A surveillance cameras which can recognize what they see and understand the possible interactions thanks to visual intelligence.
Today we will talk to you about I2T, an acronym for “Image To Text”, that is, a computer-based visual system, developed by UCLA researchers in cooperation with Virginia-based ObjectVideo.
The software which constitutes the core of I2T contains visual algorithms which analyze the images and are capable of compile a sort of list of whatever they can see within the image. In practice, the image is broken down into a series of shapes, and the shapes are matched with a name.
The process of matching shapes with their names actually is based on a human factor. In fact, Song-Chun Zhu, the system developer, in 2005 participated in a project which involved cooperation from some art students, who were set to work on a catalog of more than 2 million images, identifying and classifying their contents in over 500 categories.

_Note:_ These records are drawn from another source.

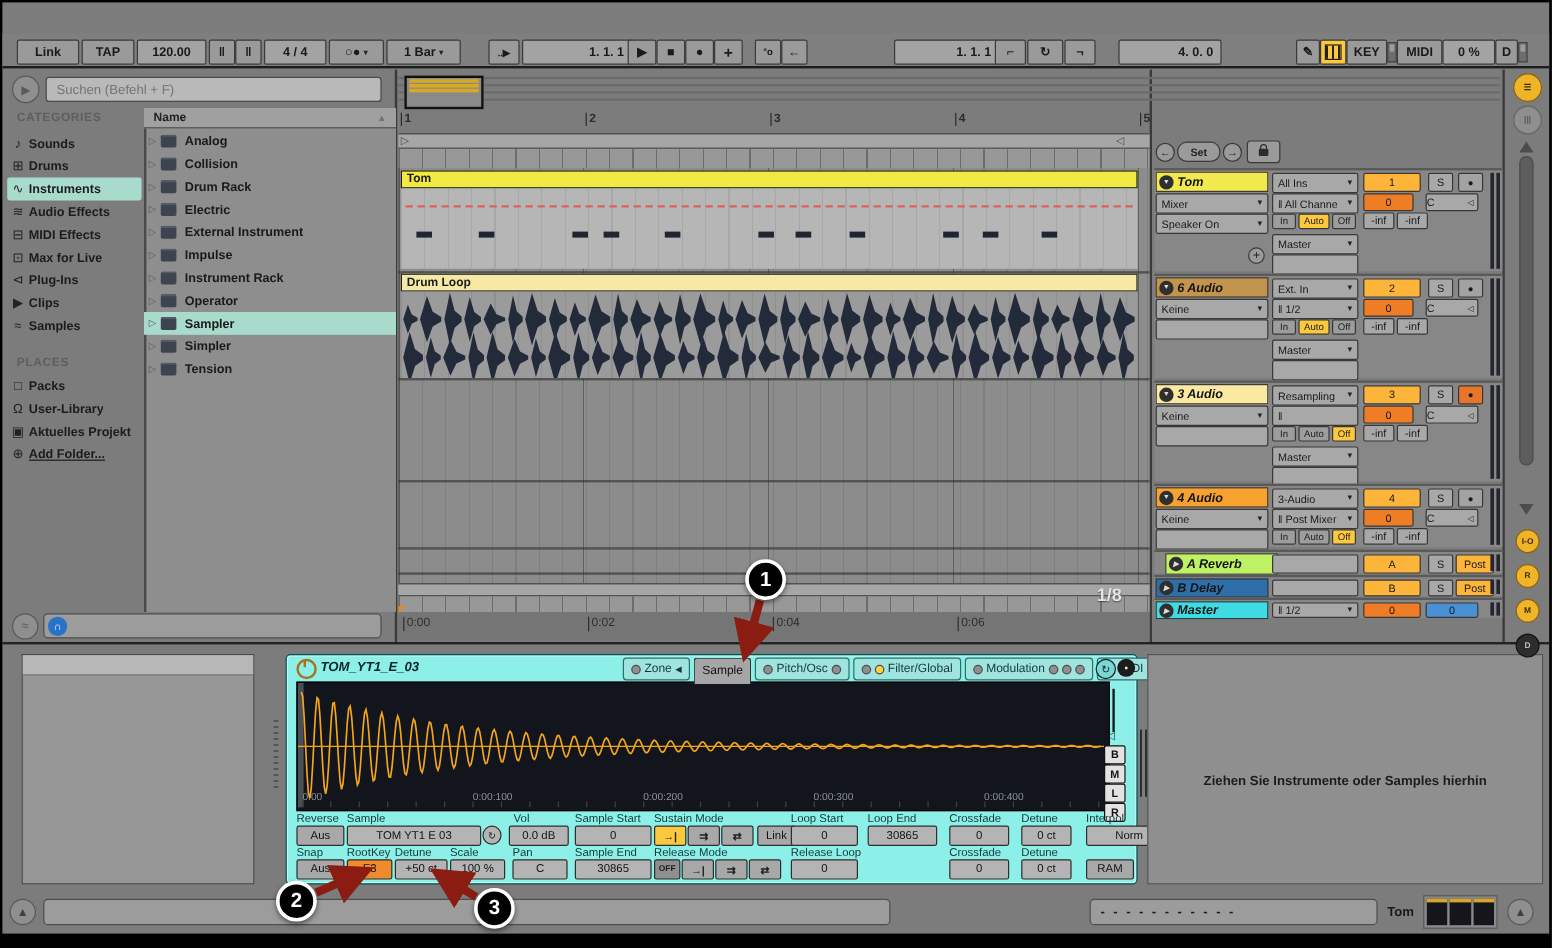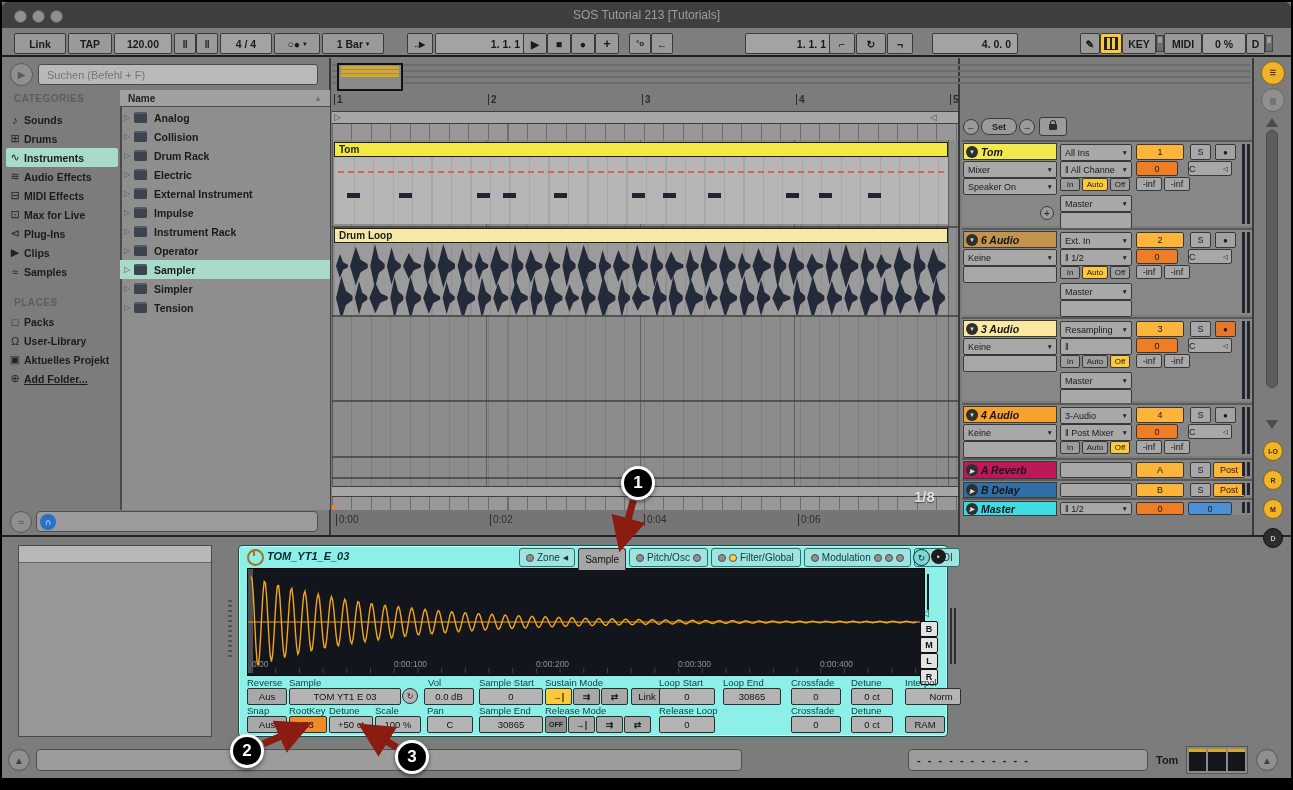--- a/index.html
+++ b/index.html
@@ -112,26 +112,20 @@
   #annsvg{position:absolute;left:0;top:0;width:1293px;height:790px;pointer-events:none;z-index:45;}
   .railc{position:absolute;border-radius:50%;display:flex;align-items:center;justify-content:center;
      font-size:7px;font-weight:bold;color:#3a2c00;}
 </style>
 </head>
 <body>
 
 <div id="app">
   <div class="a" id="winbg"></div>
 
-  <div class="a" id="titlebar">
-    <div class="tl" style="left:12px"></div>
-    <div class="tl" style="left:30px"></div>
-    <div class="tl" style="left:48px"></div>
-    <div id="wtitle">SOS Tutorial 213  [Tutorials]</div>
-  </div>
 
   <div class="a" id="transport">
     <div class="tbtn" style="left:12px;width:50px">Link</div>
     <div class="tbtn" style="left:66px;width:42px">TAP</div>
     <div class="tdisp" style="left:112px;width:56px">120.00</div>
     <div class="tbtn" style="left:172px;width:20px">‖</div>
     <div class="tbtn" style="left:194px;width:20px">‖</div>
     <div class="tdisp" style="left:218px;width:50px">4 / 4</div>
     <div class="tbtn" style="left:272px;width:44px">
         <span>○●</span>
@@ -451,20 +445,23 @@
       <div class="modeb" style="left: 385px; top: 170px; width: 25px; background: rgb(168, 168, 168); font-size: 9px; position: absolute; height: 15px;">⇄</div>
       <div class="dvlabel" style="left: 420px; top: 159px; position: absolute;">Release Loop</div>
       <div class="dvbox" style="left: 420px; top: 170px; width: 54px; background: rgb(180, 180, 180); position: absolute;">0</div>
       <div class="dvlabel" style="left: 552px; top: 159px; position: absolute;">Crossfade</div>
       <div class="dvbox" style="left: 552px; top: 170px; width: 48px; background: rgb(180, 180, 180); position: absolute;">0</div>
       <div class="dvlabel" style="left: 612px; top: 159px; position: absolute;">Detune</div>
       <div class="dvbox" style="left: 612px; top: 170px; width: 40px; background: rgb(180, 180, 180); position: absolute;">0 ct</div>
       <div class="dvbox" style="left: 666px; top: 170px; width: 38px; background: rgb(168, 168, 168); position: absolute;">RAM</div>
     </div>
   <div class="a" style="left:950px;top:608px;width:6px;height:56px;background:repeating-linear-gradient(90deg,#2e2e2e 0 2px,transparent 2px 4px)"></div>
+  <div class="a" id="droparea">
+    <p id="drophint">Ziehen Sie Instrumente oder Samples hierhin</p>
+  </div>
 
   <div class="a circlebtn" style="left:8px;top:749px;width:22px;height:22px;font-size:10px;color:#3f3f3f">▲</div>
   <div class="a" id="statusbar-left-bar"></div>
   <div class="a" id="dashes">- -    - -  -    - -  -    - -  -</div>
   <div class="a" id="tomlbl">Tom</div>
   <div class="a" id="thumb">
       <div></div>
       <div></div>
       <div></div>
     </div>
@@ -796,21 +793,21 @@
       <div class="mcell cbox" style="left: 174px; top: 35px; width: 24px; height: 12px; background: rgb(168, 168, 168); position: absolute;">
         <span class="">-inf</span>
       </div>
       <div class="mcell cbox" style="left: 202px; top: 35px; width: 24px; height: 12px; background: rgb(168, 168, 168); position: absolute;">
         <span class="">-inf</span>
       </div>
       <div class="a meter" style="left: 280px; top: 2px; height: 47px; position: absolute;"></div>
       <div class="a meter" style="left: 285px; top: 2px; height: 47px; position: absolute;"></div>
     </div>
     <div class="a trk" style="top: 458px; height: 20px;">
-      <div class="tname" style="background: #be185d; height: 16px;">
+      <div class="tname" style="background: #bef264; height: 16px; margin-left: 8px;">
         <span class="tcol">▶</span>
         <span>A Reverb</span>
       </div>
       <div class="mcell" style="left: 98px; top: 2px; width: 70px; height: 14px; background: rgb(168, 168, 168); position: absolute;">
         <span class="tx"></span>
       </div>
       <div class="mcell cbox" style="left: 174px; top: 2px; width: 46px; height: 14px; background: rgb(252, 180, 58); position: absolute;">
         <span class="">A</span>
       </div>
       <div class="mcell cbox" style="left: 228px; top: 2px; width: 19px; height: 14px; background: rgb(168, 168, 168); position: absolute;">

In practice, once the image is split into several shapes, these shapes are matched against the archive and the corresponding name is assigned to them. Furthermore, Image To Text is also capable of describing movements of objects within the footage and describe them with automatically generated sentences like “Man1 enters car at 23:45, leaves car at 26:14”.
Recurring objects can be stored and recognized, so a car previously seen will still be called Car1 when reentering the scene, instead of Car2.
The I2T system, which could certainly be useful for closed circuit video surveillance systems, needs a lot of improvement before being a real match for human cognitive capabilities, and hitting the market. Our friends working the night surveillance shift can rest safely, they are not losing their jobs!